If we try to read it a second time, the file container called thefile is now empty, so will return an empty string:

that = thefile.read()
print(that)

Reading Files a Line at a Time

Another file method is readline, which scans the contents line-by-line:

f = open("test.txt", "r")
print(0, f.readline())  # This will read the first line of the file.
print(1, f.readline())  # and next the second line
print(2, f.readline())  # and the last line
print(3, f.readline())  # the handle (container) is now empty...

The end="" argument prevents an extra newline being added:

f = open("test.txt", "r")
print(0, f.readline(), end="")  # This will read the first line of the file.
print(1, f.readline(), end="")  # and next the second line
print(2, f.readline(), end="")  # and the last line
print(3, f.readline(), end="")  # the handle (container) is now empty...

Iterative Methods for Scanning Files

A file can also be iterated over in the same way as a list.

  • Exercise: Put the previous code in a loop using for i in range(3): and changing the numbers for the counter i

# open the file
# YOUR CODE HERE
#FOR loop condition:
# YOUR CODE HERE
    #single print function
    # YOUR CODE HERE
#end of loop

Click for solution

Alternatively you can just iterate over the file contents directly:

the_file = open("test.txt", "r")

for each_line in the_file:
    print(each_line, end="")

Reading a File in to a List of Lines

It is often useful to fetch data from a disk file and turn it into a list of lines.
We can then perform useful tasks on this list.
The readlines method in line 2 reads all the lines and returns a list of the strings.

f = open("test.txt", "r")
list_of_lines = f.readlines()
print(list_of_lines)
print("The last line is:\n", list_of_lines[-1])

Sorting a File

This example sorts the lines of a file alphabetically (with capitalised words first).
We will use the friends.txt file we downloaded, which has a name per line.

  • Take a look at this file using a normal text editor.

First we read everything into a list of lines, then sort the list, and then write the sorted list back to another file:

thefile = open("Files/friends.txt", "r")
contentlist = thefile.readlines()
thefile.close()

print(contentlist)

Now we can sort the list alphanumerically:

contentlist.sort()  # sort is a list method, guess what it does before running this cell
list(contentlist) # spot the difference!

Now write back to another file:

with open("sortedfriends.txt", "w") as outfile:
    for next_entry in contentlist:
        outfile.write(next_entry)
  • Open the file using the browser to see its contents.

Exercise: File Reversing

Write a program that reads a file and writes out a new file with the lines in reversed order (i.e. the first line in the old file becomes the last one in the new file.)

  • Hint: use reverse indexing using:

range(-1,-N,-1)
#open the input file
# YOUR CODE HERE

# read into a list (called contents) using readlines
# YOUR CODE HERE

N = len(contents) # may be needed later...

# open your new file to write to, using a WITH statement:
# YOUR CODE HERE
    ## EVERYTHING INDENTED IN THE WITH BLOCK ##
    # loop backwards FOR the LENgth of the contents list obtained above
    # YOUR CODE HERE
        # write lines back to your file 
        # YOUR CODE HERE
    ## END OF THE WITH BLOCK ##

Click for solution

Filtering a File

Many useful line-processing programs will read a text file line-at-a-time and do some minor processing as they write the lines to an output file.
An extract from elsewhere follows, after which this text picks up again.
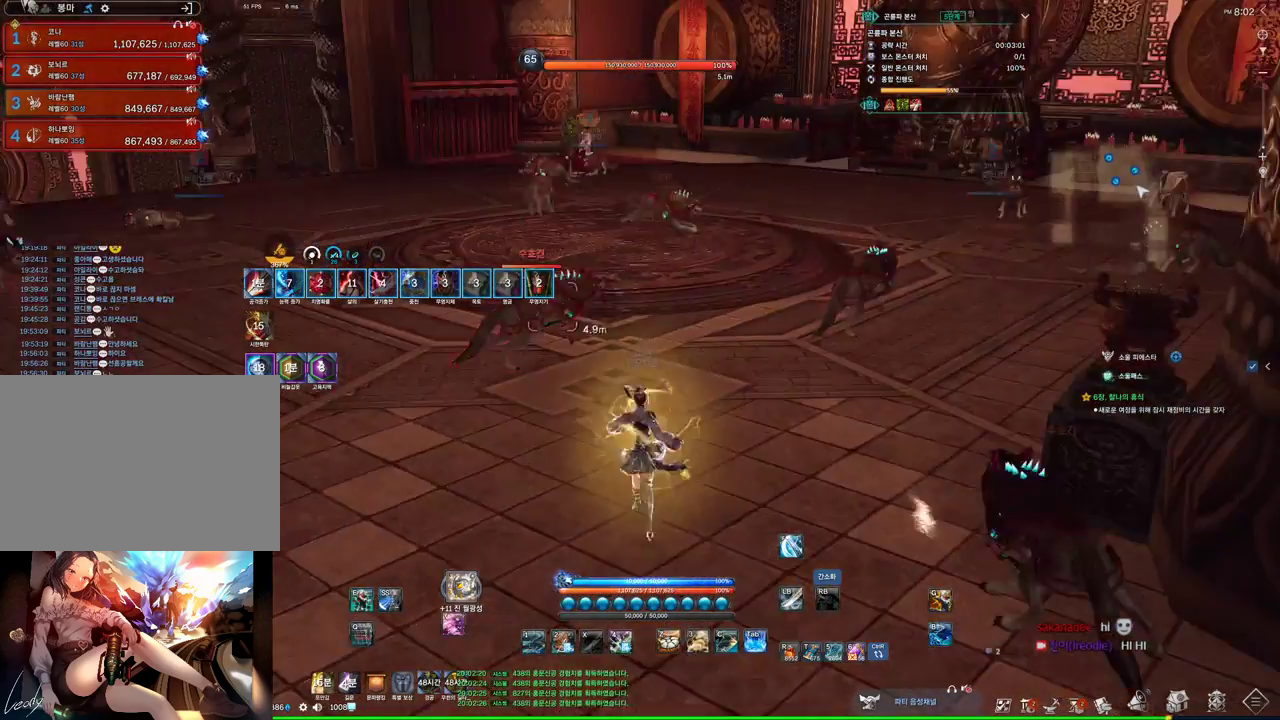
{"keys": ["alt"], "mouse": [], "events": [[400, "s", "up"], [466, "alt", "down"]]}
They might number the lines in the output file, or insert extra blank lines after every 60 lines to make it convenient for printing on sheets of paper, or extract some specific columns only from each line in the source file, or only print lines that contain a specific substring.
We call this kind of program a filter.

Here is a filter that copies one file to another, omitting any lines that begin with #.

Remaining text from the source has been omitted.